Statement from Professor Keith Willett, National Director for Acute Episodes of care, NHS England, on NHS England’s Review of Urgent and Emergency Care
I welcome the opportunity to appear before the Health Select Committee to lay out the evidence behind NHS England’s Review of Urgent and Emergency Care.
Together with senior colleagues Professor Sir Bruce Keogh and Dame Barbara Hakin, we are not only taking our message to Parliament and talking to MPs, but this is also a chance for us to keep in the public eye our fundamental steps towards shaping the future of these key services.
This is just one stage of the consultation process that we wish to have with as many people as possible. And it’s not just politicians who need to hear the evidence of what we are doing to tackle issues and drive up standards – it is the general public, patients and their families that need to hear it too.
It is important the message is driven home that we are not only looking to clinical experts to bring about changes that build a safe, more effective and efficient system that provides excellent service 24/7, 365 days a year, but we are also asking patients, the public and all our staff to help develop a national framework.
This is your chance to help shape the future of urgent and emergency care services.
The challenges in delivering frontline care, now and in the future, are at the forefront of everyone’s minds. Over recent months it has been widely reported that A&E services in England are under considerable pressure.
There is little doubt that A&E departments are the pinch point of the health and care system; when there are problems elsewhere in the system, they are usually found here. NHS staff working in A&E continue to deliver quality and safe care despite the sharp rise in the number of patients they are seeing over the last decade.
The fragmentation of different parts of the health service means that patients do not always know where to go to get the most appropriate urgent or emergency care.
We know that those patients who have suffered a heart attack and life-threatening injury or need very specialist urgent care are now best treated in specialist centres without delay, yet people continue to rely on their local A&E. We also recognise that where possible people wish to be treated at or as close to their home as possible; no one wishes to travel long distances, so we need to define what is better treated in your local community.
We know that a lack of understanding of alternatives to A&E, poor management of long term conditions and difficulties in some areas with access to primary care all result in more people going to their local A&E department.
And that is what we are trying to address. With your help we can make it simpler, faster and better for you to receive the care and treatment you need, in the right place, at the right time.
Professor Sir Bruce Keogh announced a review of urgent and emergency care in January this year that would identify the problems and develop solutions to them. At its heart, this review is about bringing together the expertise from across the health and care system to determine how best to organise emergency care in future.
We know that A&E is the pinch point of the health and care system and that staff are working very hard to provide the care they know the public need. To relieve the pressure and design a system that is sustainable and fit to meet future challenges, we need as many patients, doctors, nurses and NHS colleagues as possible to get involved.
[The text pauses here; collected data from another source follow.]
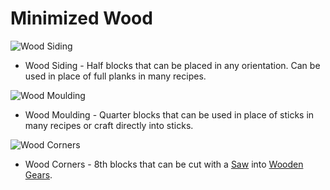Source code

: # Minimized Wood


![Wood Siding](oredict:sidingWood) 
* Wood Siding - Half blocks that can be placed in any orientation. Can be used in place of full planks in many recipes.

![Wood Moulding](oredict:mouldingWood) 
* Wood Moulding - Quarter blocks that can be used in place of sticks in many recipes or craft directly into sticks.

![Wood Corners](oredict:cornerWood)
* Wood Corners - 8th blocks that can be cut with a [Saw](saw.md) into [Wooden Gears](../items/gear.md).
But we also need the public and patients and families to help us too.
Over the past six months we have been developing an evidence base for improving urgent and emergency care made up of national guidance, best practice, data and reports from clinical bodies including the College of Emergency Medicine, Royal College of General Practitioners, Primary Care Foundation and others.
We now need to hear your views on the evidence we will be using to develop long term solutions that will improve care and outcomes for patients, and enable staff to be rested, alert and safe practitioners.
No single set of data or one group of professionals gives us a perfect picture. We need to bring together experience and expertise from across the NHS and beyond to determine how best to organise urgent and emergency care in future.
This will mean that changes have to made – but they will be made using evidence of what works best for patients. A compelling case for change can only be built on evidence and, while not always comfortable reading, it is the only way to have a truly honest, open and transparent discussion.
The evidence base and emerging principles, along with details on how to contribute and get your views heard, are on the NHS England website.
The urgent and emergency care review is aimed at developing a national framework to build a safe, more efficient system, for
We are taking these commitments, with patients and staff, as our guide.
The Urgent and Emergency Care Review will develop a national framework and associated guidance for clinical commissioning groups in 2015/16 to help them commission consistent, high quality urgent and emergency care services across the country within the resources available.